Solved – n R function that performs LASSO regression on multiple imputed datasets and pools results together

coefficient of variationlassomultiple-imputationpooling

I have a dataset with 283 observation of 60 variables. My outcome variable is dichotomous (Diagnosis) and can be either of two diseases. I am comparing two types of diseases that often show much overlap and i am trying to find the features that can help differentiate these diseases from each other. I understand that LASSO logistic regression is the best solution for this problem, however it can not be run on a incomplete dataset.
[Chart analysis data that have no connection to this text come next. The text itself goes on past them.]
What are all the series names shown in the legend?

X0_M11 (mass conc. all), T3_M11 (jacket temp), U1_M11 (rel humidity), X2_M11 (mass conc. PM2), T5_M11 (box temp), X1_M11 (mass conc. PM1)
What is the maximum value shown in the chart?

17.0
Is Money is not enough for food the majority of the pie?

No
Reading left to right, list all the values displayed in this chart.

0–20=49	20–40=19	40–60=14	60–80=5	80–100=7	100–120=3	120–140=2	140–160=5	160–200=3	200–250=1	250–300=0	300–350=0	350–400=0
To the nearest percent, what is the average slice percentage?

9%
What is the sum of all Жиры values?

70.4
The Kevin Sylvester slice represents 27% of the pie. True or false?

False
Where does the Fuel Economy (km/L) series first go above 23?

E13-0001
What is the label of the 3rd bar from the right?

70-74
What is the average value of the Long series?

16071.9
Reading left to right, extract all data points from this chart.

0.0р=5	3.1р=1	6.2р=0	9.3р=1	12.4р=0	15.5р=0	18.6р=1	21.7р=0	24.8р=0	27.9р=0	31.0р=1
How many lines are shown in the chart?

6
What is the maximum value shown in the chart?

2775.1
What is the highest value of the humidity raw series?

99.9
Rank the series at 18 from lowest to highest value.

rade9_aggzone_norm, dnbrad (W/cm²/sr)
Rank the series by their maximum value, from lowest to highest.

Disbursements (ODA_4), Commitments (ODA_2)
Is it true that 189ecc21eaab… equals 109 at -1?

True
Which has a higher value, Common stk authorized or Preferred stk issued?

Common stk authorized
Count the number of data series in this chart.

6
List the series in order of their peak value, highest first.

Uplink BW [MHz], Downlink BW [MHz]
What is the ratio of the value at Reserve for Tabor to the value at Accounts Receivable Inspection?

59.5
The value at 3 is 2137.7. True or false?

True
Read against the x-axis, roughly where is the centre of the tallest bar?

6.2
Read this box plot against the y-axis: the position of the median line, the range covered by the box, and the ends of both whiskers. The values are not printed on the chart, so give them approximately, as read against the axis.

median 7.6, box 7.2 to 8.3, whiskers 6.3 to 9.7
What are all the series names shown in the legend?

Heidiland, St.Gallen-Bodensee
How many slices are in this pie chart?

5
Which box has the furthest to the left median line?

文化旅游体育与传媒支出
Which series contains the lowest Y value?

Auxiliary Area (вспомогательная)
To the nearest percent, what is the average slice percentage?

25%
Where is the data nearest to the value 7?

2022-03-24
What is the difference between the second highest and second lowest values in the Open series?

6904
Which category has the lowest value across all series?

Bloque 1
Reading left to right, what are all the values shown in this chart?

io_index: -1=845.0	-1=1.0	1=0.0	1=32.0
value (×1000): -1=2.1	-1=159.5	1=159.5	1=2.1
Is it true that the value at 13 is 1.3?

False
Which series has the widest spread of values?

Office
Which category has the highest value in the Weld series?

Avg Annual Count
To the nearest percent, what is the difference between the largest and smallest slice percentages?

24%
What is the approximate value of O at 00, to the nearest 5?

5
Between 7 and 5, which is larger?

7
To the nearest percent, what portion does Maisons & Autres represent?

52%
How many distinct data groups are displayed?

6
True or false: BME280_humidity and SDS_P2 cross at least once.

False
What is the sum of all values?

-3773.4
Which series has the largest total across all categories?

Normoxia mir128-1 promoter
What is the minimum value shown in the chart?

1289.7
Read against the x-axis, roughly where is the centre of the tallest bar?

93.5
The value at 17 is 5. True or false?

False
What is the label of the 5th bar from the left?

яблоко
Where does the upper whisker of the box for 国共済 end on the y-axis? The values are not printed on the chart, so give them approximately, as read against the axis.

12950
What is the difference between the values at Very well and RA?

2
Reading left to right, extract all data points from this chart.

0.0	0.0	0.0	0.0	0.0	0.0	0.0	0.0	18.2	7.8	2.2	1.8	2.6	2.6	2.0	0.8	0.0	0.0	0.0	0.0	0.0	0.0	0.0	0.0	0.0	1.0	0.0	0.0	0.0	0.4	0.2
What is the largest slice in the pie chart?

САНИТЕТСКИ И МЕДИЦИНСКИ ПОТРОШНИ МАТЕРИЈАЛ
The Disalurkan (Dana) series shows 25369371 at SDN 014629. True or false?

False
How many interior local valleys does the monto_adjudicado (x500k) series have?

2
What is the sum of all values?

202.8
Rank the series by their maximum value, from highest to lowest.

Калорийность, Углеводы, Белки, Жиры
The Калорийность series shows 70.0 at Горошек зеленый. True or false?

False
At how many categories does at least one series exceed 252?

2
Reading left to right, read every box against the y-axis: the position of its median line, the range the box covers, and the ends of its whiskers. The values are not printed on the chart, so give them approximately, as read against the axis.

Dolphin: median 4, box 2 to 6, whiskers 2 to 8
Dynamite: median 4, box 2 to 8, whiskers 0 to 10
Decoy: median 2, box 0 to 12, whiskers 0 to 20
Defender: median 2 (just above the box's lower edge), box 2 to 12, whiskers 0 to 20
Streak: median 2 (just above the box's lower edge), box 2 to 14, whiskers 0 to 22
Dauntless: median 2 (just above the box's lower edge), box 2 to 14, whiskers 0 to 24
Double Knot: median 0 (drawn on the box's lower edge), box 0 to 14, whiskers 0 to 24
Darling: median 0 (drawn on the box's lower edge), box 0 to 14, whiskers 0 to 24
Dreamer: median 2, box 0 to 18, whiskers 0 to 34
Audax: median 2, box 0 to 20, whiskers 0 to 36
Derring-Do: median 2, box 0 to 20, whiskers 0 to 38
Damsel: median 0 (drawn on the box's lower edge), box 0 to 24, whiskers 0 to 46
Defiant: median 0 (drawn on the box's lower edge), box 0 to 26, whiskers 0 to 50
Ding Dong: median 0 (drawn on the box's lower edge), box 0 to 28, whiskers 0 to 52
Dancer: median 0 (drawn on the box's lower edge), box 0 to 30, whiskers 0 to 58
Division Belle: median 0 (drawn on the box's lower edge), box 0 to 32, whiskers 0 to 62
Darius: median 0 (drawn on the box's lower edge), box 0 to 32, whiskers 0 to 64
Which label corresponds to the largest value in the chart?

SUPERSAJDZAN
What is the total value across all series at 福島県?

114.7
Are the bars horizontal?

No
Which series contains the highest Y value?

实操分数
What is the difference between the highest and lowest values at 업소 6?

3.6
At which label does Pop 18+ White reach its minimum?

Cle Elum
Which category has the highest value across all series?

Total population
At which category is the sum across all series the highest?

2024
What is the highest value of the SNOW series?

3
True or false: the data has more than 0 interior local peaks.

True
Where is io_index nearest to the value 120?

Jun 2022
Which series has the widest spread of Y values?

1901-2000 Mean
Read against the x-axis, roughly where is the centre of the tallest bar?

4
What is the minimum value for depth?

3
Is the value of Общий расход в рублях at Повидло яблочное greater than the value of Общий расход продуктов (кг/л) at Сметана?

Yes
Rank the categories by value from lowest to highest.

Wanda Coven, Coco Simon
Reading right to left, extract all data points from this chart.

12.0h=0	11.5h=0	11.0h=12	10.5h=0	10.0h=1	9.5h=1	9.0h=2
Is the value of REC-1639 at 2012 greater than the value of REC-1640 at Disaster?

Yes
So i imputed my missing data with MICE package in R and found that approximately 40 imputations is good for the amount of missing data that i have.

Now i want to perform lasso logistic regression on all my 40 imputed datasets and somehow i am stuck at the part where i need to pool the results of all these 40 datasets.

The with() function from MICE does not work on .glmnet

Impute database with missing values using MICE package:
R> imp<-mice(WMT1, m = 40)
Fit regular logistic regression on imputed data:
R> imp.fit <- glm.mids(Diagnosis~., data=imp,
family = binomial)
Pool the results of all the 40 imputed datasets:
R> summary(pool(imp.fit),2)

The above seems to work fine with logistic regression using glm(), but when i try the exact above to perform Lasso regression i get:

First perform cross validation to find optimal lambda value:
R> CV <- cv.glmnet(Diagnosis~., data = imp, family = "binomial", alpha = 1,
nlambda = 100)

When i try to perform cross validation I get this error message:
Error in as.data.frame.default(data) :
cannot coerce class ‘"mids"’ to a data.frame

Can somebody help me with this problem?

Best Answer

There is both a technical and a conceptual problem here.

Technically, glm.mids() is designed as part of the mice package to work directly with multiply imputed datasets of class mids. The cv.glmnet() function from the glmnet package, in contrast, is only designed to handle a single dataset at a time. It has no way to handle a mids object, hence the error message.

To do cv.glmnet on individual imputed data sets, you can use the complete() function in mice to pull out the imputed datasets one at a time from a mids object or, as shown on this page, put them all into a single large data frame for subsetting into individual datasets. Then just run cv.glmnet(), choose a penalty value, and get coefficients separately on each dataset.

Conceptually, how do you properly combine the results from LASSO on the different imputations into a single final model? Each imputed dataset will typically provide a different set of predictors having non-zero coefficients. Putting the different imputations together in the context of LASSO is not an easy problem.

Some suggestions are to use group LASSO, or work with the predictors having non-zero coefficients in all cases. Those pages have links to further details. It's not clear to me that any of these solutions is very satisfying. There is also the issue of how you are intending to use your model, for example what if some of the selected variables are missing when predicting future cases.

With only 60 variables in your model, you could consider doing ridge regression rather than LASSO in cv.glmnet() by setting alpha=0 in the function call. This will provide penalized coefficients for all 60 of your predictor variables for each imputed data set, which can then easily be combined to give means and standard deviations of coefficient values across the imputations. As this seems to be an initial exploratory study, the results from ridge regression on the multiply-imputed datasets might better point the way to designing prospective studies on the best way to make this clinical distinction.